Porém, mais sagrado é o instante que precede a ação. Espontâneo. Intrépido. Que bagunça seu meio-dia desenhando, de alguma forma, minha presença em seu pensamento.
Esse indomável momento descuidado em que apareço e alegro. Avivo. Será que chego a roubar um sorriso?
Esse é, de fato, o encanto, o sacro: quando, sem que possa controlar, reino nos desertos pensamentos e, se não pareço dançar, sou a música, o vento, a poesia e a pausa em que se lança sem preocupação. Alheio tempo. Estanque hora.
Nesse instante em que não controla, sou mais livre do que nunca. E existo só pelo seu bem querer. Só porque me pensa. Só porque me credita um fio de seu dia.
Claro, se vem me ver, serei feliz, mas também saberei de todas essas coisas: os passos são todos derivados do sagrado. Do sagrado momento que invado seus pensamentos.
Mas que fique claro: quando me olha, minha pele tem sensações profanas.

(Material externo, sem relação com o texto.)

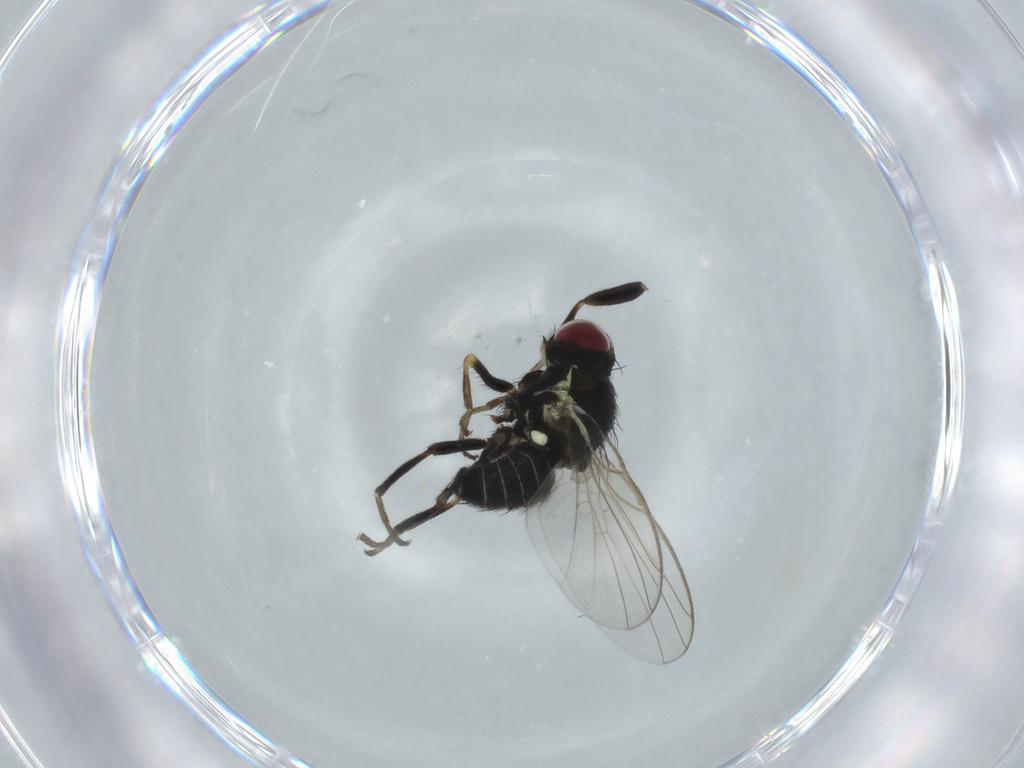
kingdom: Animalia
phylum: Arthropoda
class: Insecta
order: Diptera
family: Agromyzidae
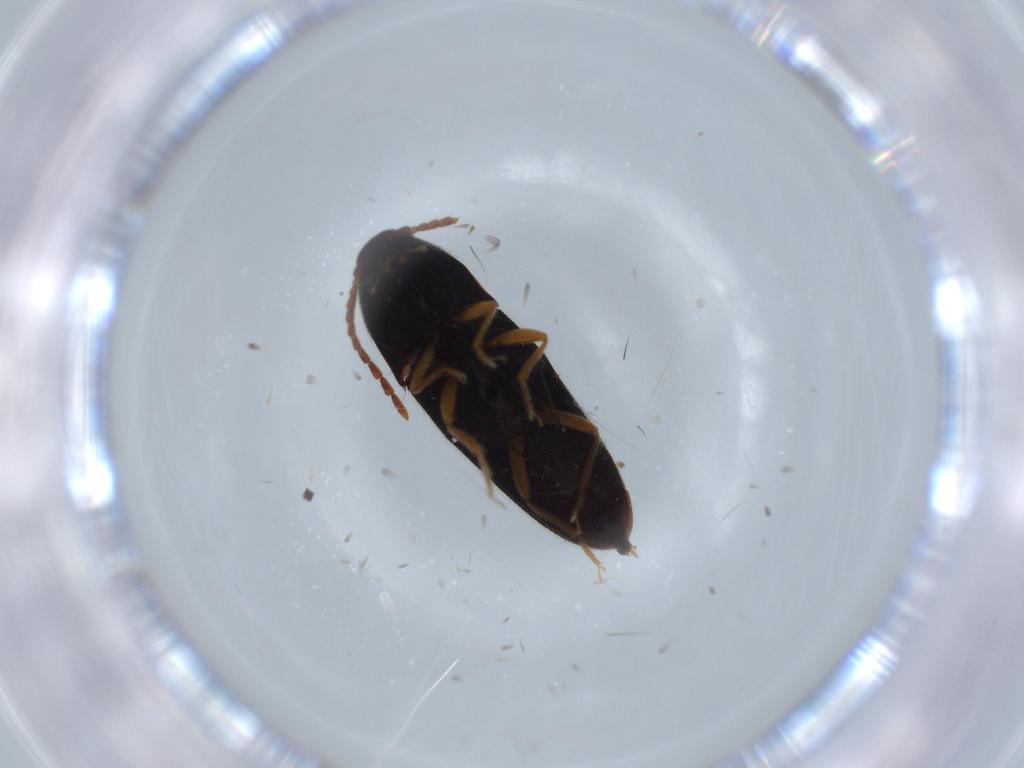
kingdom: Animalia
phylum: Arthropoda
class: Insecta
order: Coleoptera
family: Elateridae
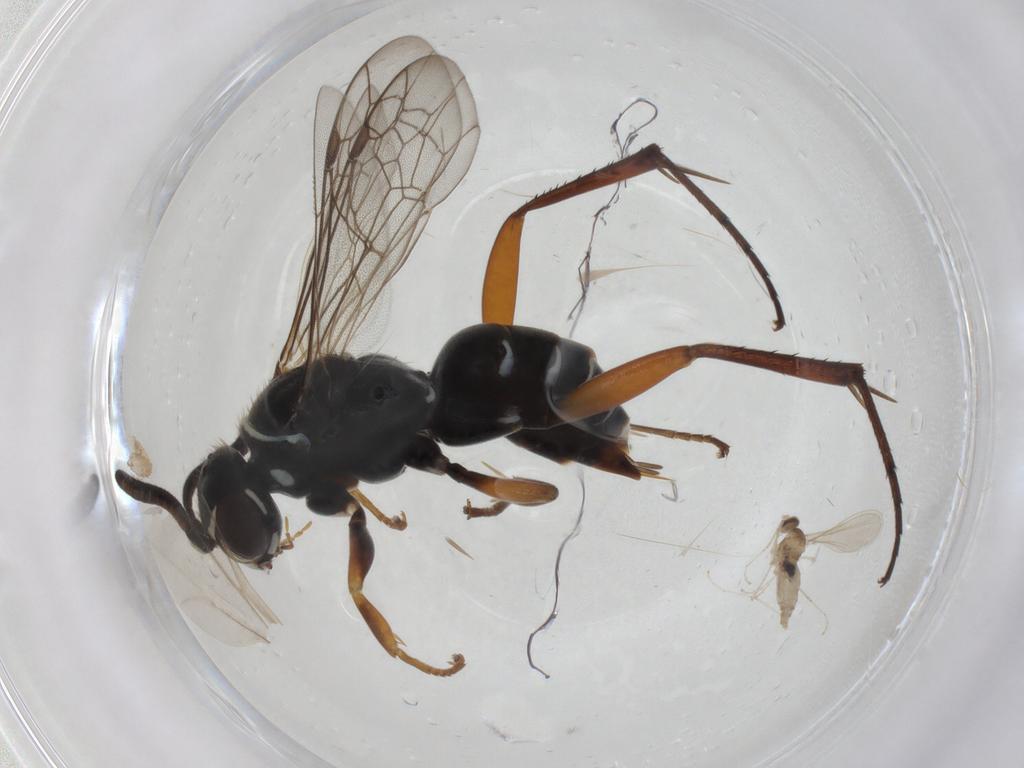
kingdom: Animalia
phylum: Arthropoda
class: Insecta
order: Diptera
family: Cecidomyiidae
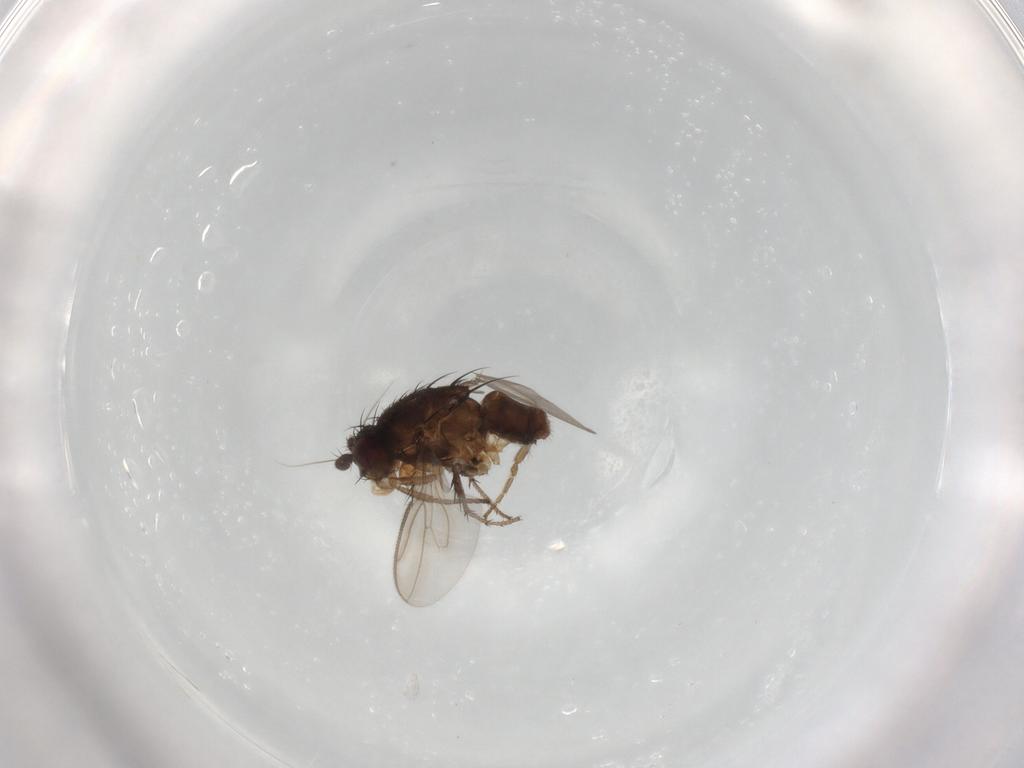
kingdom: Animalia
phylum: Arthropoda
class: Insecta
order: Diptera
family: Sphaeroceridae
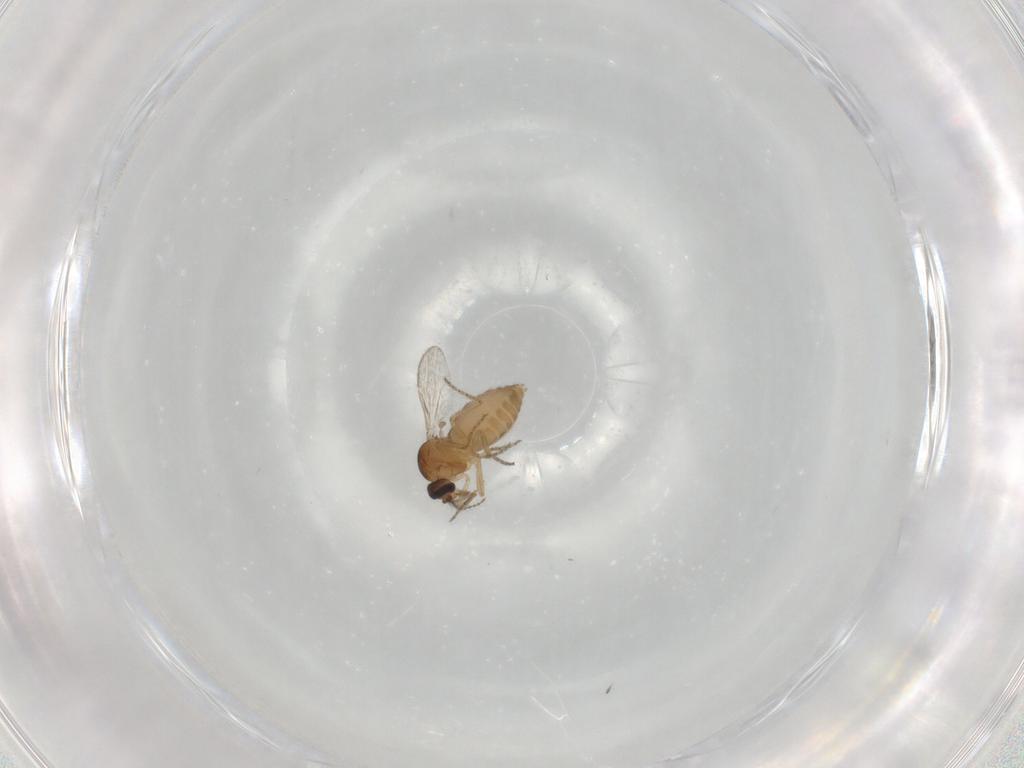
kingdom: Animalia
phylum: Arthropoda
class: Insecta
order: Diptera
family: Ceratopogonidae
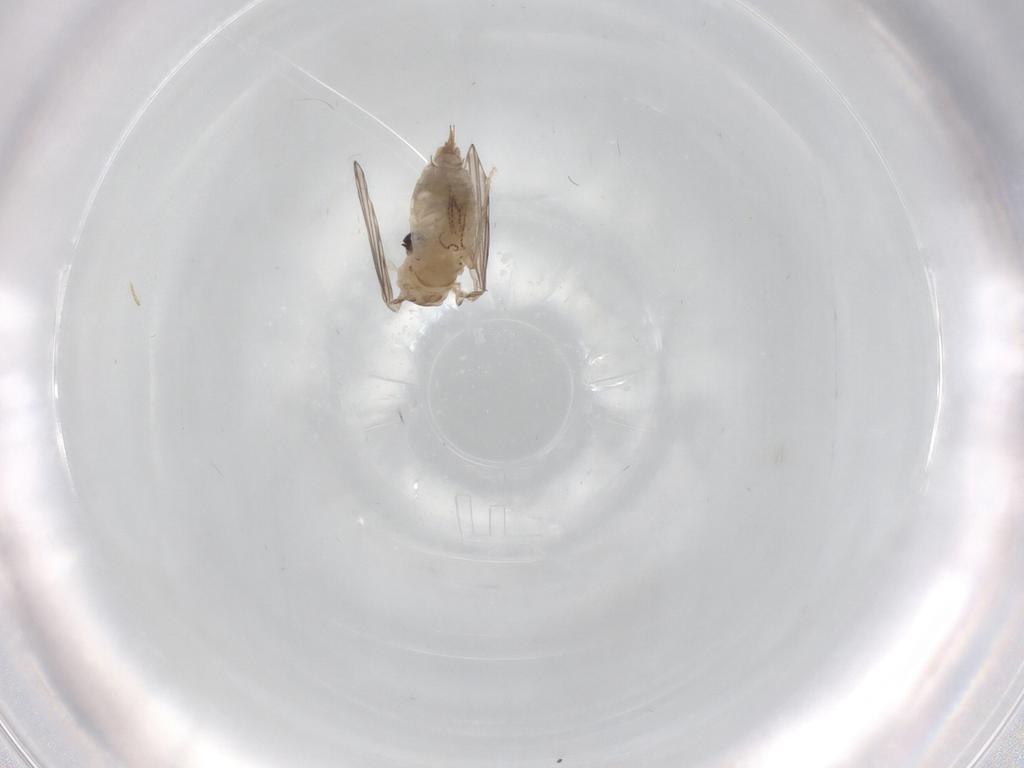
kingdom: Animalia
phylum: Arthropoda
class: Insecta
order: Diptera
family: Psychodidae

quarta-feira, 6 de junho de 2018

Sempre posso parar




Eu sempre posso parar, afirmo diante das lembranças que me fazem perder a hora em algum momento entre o despertador tocar, a consciência se ativar e, de fato, desandar o dia em correrias.
É sempre a mesma coisa: só mais cinco minutos. Sob os lençóis mornos fecho os olhos, lembro dos seus olhos e boca e hálito e tudo o mais o que lhe compõem e me transfere energia e imagino o que não é, mas que eu gostaria.
Eu sempre posso parar, mas pela janela do ônibus, combinando com essa música, invento algumas histórias que deveriam virar um livro. E encontro seus contornos em uma ou duas frases. Não tem jeito. Eu lhe uso como inspiração.
Eu sempre posso parar, repito quando estou em um dia conturbado e gostaria de ligar pra alguém e ouvir só a sua voz. Não é por nada demais, só que ela se transformou no meu som preferido desde mil novecentos e tanto. Desde que respirou pela primeira vez. Desde que eu nem sabia de sua existência.
Eu sempre posso parar tudo, menos a paisagem que se agita com o vento. Com os passos de dança do relógio certeiro, mas que atrasa nosso encontro.
Eu sempre posso parar, mas sua miragem é o que me dá contentamento em dias cinzas e prefiro continuar. Mas que fique claro: estou me convencendo de que eu sempre posso parar.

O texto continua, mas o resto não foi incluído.